--- Work instruction ---
Retype, word for word, every line of the records below starting at the one that contains "- ✅ WhatsApp Business API integration" and ending at the one that contains "3. Facebook Developer Account"; include both of those lines and nothing more.

--- Data records ---
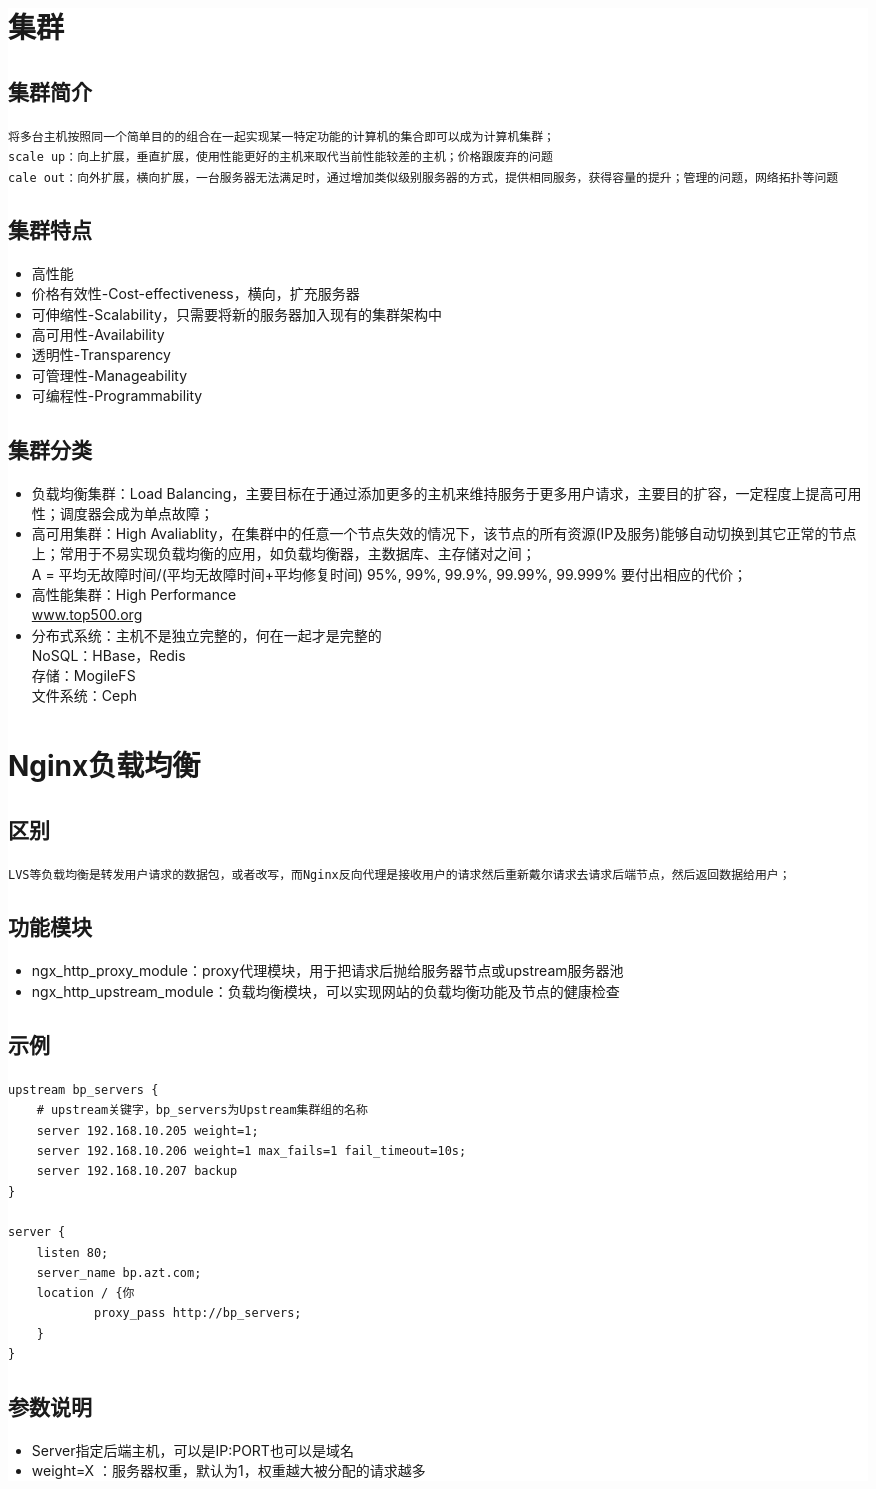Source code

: # 集群
## 集群简介
    将多台主机按照同一个简单目的的组合在一起实现某一特定功能的计算机的集合即可以成为计算机集群；
    scale up：向上扩展，垂直扩展，使用性能更好的主机来取代当前性能较差的主机；价格跟废弃的问题
    cale out：向外扩展，横向扩展，一台服务器无法满足时，通过增加类似级别服务器的方式，提供相同服务，获得容量的提升；管理的问题，网络拓扑等问题 
## 集群特点
* 高性能
* 价格有效性-Cost-effectiveness，横向，扩充服务器
* 可伸缩性-Scalability，只需要将新的服务器加入现有的集群架构中
* 高可用性-Availability
* 透明性-Transparency
* 可管理性-Manageability
* 可编程性-Programmability
## 集群分类
* 负载均衡集群：Load Balancing，主要目标在于通过添加更多的主机来维持服务于更多用户请求，主要目的扩容，一定程度上提高可用性；调度器会成为单点故障；
* 高可用集群：High Avaliablity，在集群中的任意一个节点失效的情况下，该节点的所有资源(IP及服务)能够自动切换到其它正常的节点上；常用于不易实现负载均衡的应用，如负载均衡器，主数据库、主存储对之间；     
    A = 平均无故障时间/(平均无故障时间+平均修复时间)
    95%, 99%, 99.9%, 99.99%, 99.999%  要付出相应的代价；
* 高性能集群：High Performance    
    www.top500.org              
* 分布式系统：主机不是独立完整的，何在一起才是完整的  
    NoSQL：HBase，Redis  
    存储：MogileFS  
    文件系统：Ceph  


# Nginx负载均衡
## 区别
    LVS等负载均衡是转发用户请求的数据包，或者改写，而Nginx反向代理是接收用户的请求然后重新戴尔请求去请求后端节点，然后返回数据给用户； 
## 功能模块
* ngx_http_proxy_module：proxy代理模块，用于把请求后抛给服务器节点或upstream服务器池
* ngx_http_upstream_module：负载均衡模块，可以实现网站的负载均衡功能及节点的健康检查
## 示例
```
upstream bp_servers {
    # upstream关键字，bp_servers为Upstream集群组的名称
    server 192.168.10.205 weight=1;
    server 192.168.10.206 weight=1 max_fails=1 fail_timeout=10s;
    server 192.168.10.207 backup
}

server {
    listen 80;
    server_name bp.azt.com;
    location / {你
            proxy_pass http://bp_servers;
    }
}
```
## 参数说明
* Server指定后端主机，可以是IP:PORT也可以是域名
* weight=X ：服务器权重，默认为1，权重越大被分配的请求越多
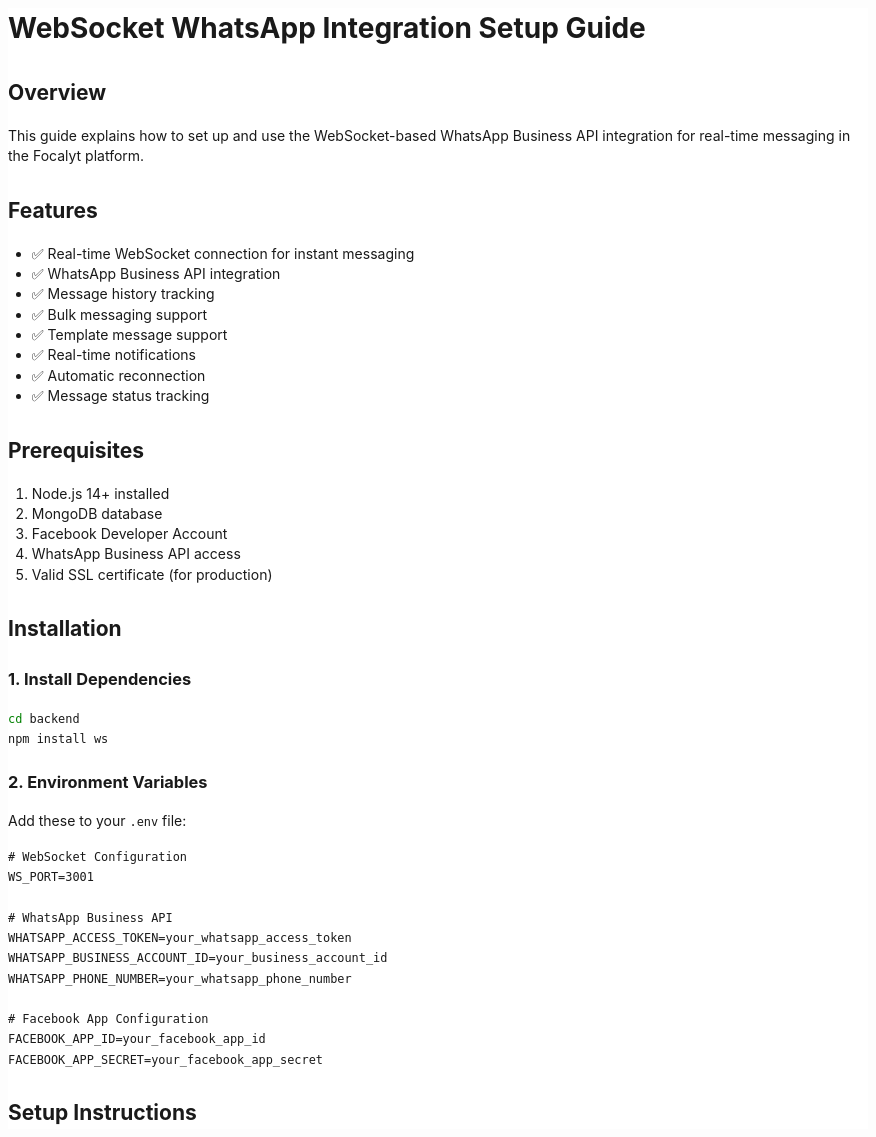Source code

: # WebSocket WhatsApp Integration Setup Guide

## Overview
This guide explains how to set up and use the WebSocket-based WhatsApp Business API integration for real-time messaging in the Focalyt platform.

## Features
- ✅ Real-time WebSocket connection for instant messaging
- ✅ WhatsApp Business API integration
- ✅ Message history tracking
- ✅ Bulk messaging support
- ✅ Template message support
- ✅ Real-time notifications
- ✅ Automatic reconnection
- ✅ Message status tracking

## Prerequisites
1. Node.js 14+ installed
2. MongoDB database
3. Facebook Developer Account
4. WhatsApp Business API access
5. Valid SSL certificate (for production)

## Installation

### 1. Install Dependencies
```bash
cd backend
npm install ws
```

### 2. Environment Variables
Add these to your `.env` file:
```env
# WebSocket Configuration
WS_PORT=3001

# WhatsApp Business API
WHATSAPP_ACCESS_TOKEN=your_whatsapp_access_token
WHATSAPP_BUSINESS_ACCOUNT_ID=your_business_account_id
WHATSAPP_PHONE_NUMBER=your_whatsapp_phone_number

# Facebook App Configuration
FACEBOOK_APP_ID=your_facebook_app_id
FACEBOOK_APP_SECRET=your_facebook_app_secret
```

## Setup Instructions
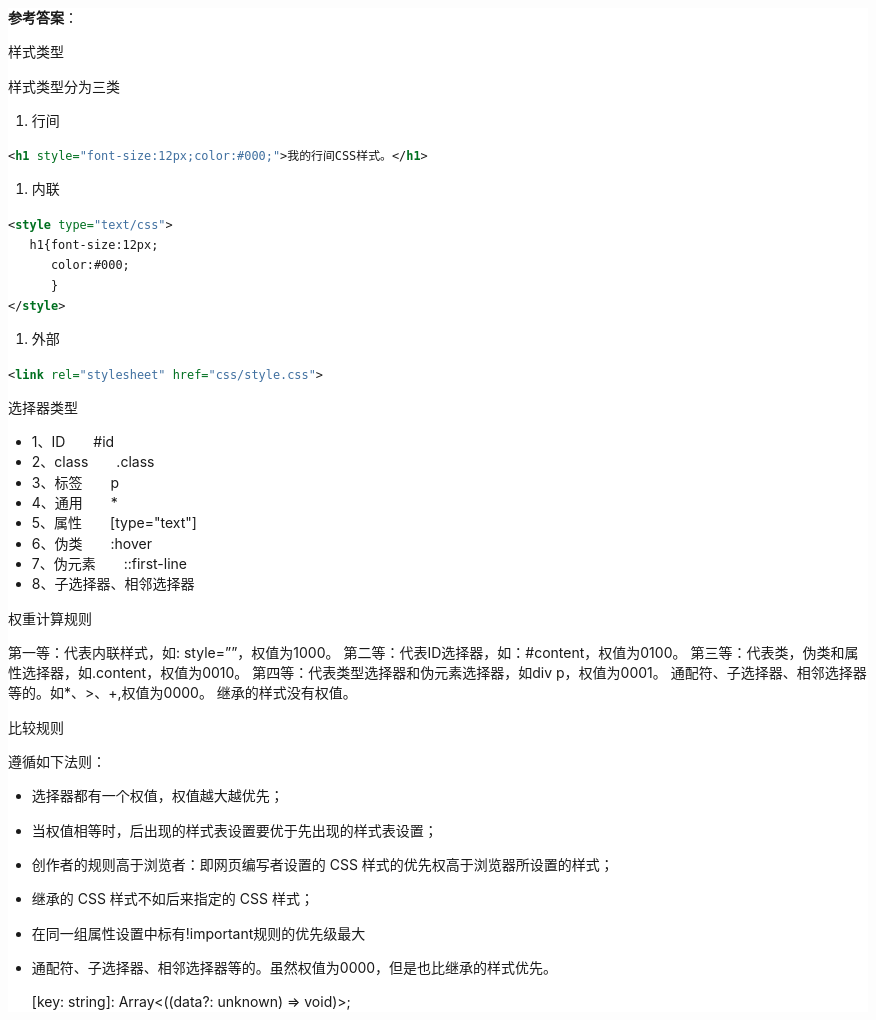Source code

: **参考答案**：

样式类型

样式类型分为三类

1. 行间

```xml
<h1 style="font-size:12px;color:#000;">我的行间CSS样式。</h1>
```

1. 内联

```xml
<style type="text/css">
   h1{font-size:12px;
      color:#000;
      }
</style>
```

1. 外部

```xml
<link rel="stylesheet" href="css/style.css">
```

选择器类型

- 1、ID　　#id
- 2、class　　.class
- 3、标签　　p
- 4、通用　　*
- 5、属性　　[type="text"]
- 6、伪类　　:hover
- 7、伪元素　　::first-line
- 8、子选择器、相邻选择器

权重计算规则

第一等：代表内联样式，如: style=””，权值为1000。
第二等：代表ID选择器，如：#content，权值为0100。
第三等：代表类，伪类和属性选择器，如.content，权值为0010。
第四等：代表类型选择器和伪元素选择器，如div p，权值为0001。
通配符、子选择器、相邻选择器等的。如*、>、+,权值为0000。
继承的样式没有权值。

比较规则

遵循如下法则：

- 选择器都有一个权值，权值越大越优先；
- 当权值相等时，后出现的样式表设置要优于先出现的样式表设置；
- 创作者的规则高于浏览者：即网页编写者设置的 CSS 样式的优先权高于浏览器所设置的样式；
- 继承的 CSS 样式不如后来指定的 CSS 样式；
- 在同一组属性设置中标有!important规则的优先级最大
- 通配符、子选择器、相邻选择器等的。虽然权值为0000，但是也比继承的样式优先。


  [key: string]: Array<((data?: unknown) => void)>;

--- Result for this task ---
- ✅ WhatsApp Business API integration
- ✅ Message history tracking
- ✅ Bulk messaging support
- ✅ Template message support
- ✅ Real-time notifications
- ✅ Automatic reconnection
- ✅ Message status tracking

## Prerequisites
1. Node.js 14+ installed
2. MongoDB database
3. Facebook Developer Account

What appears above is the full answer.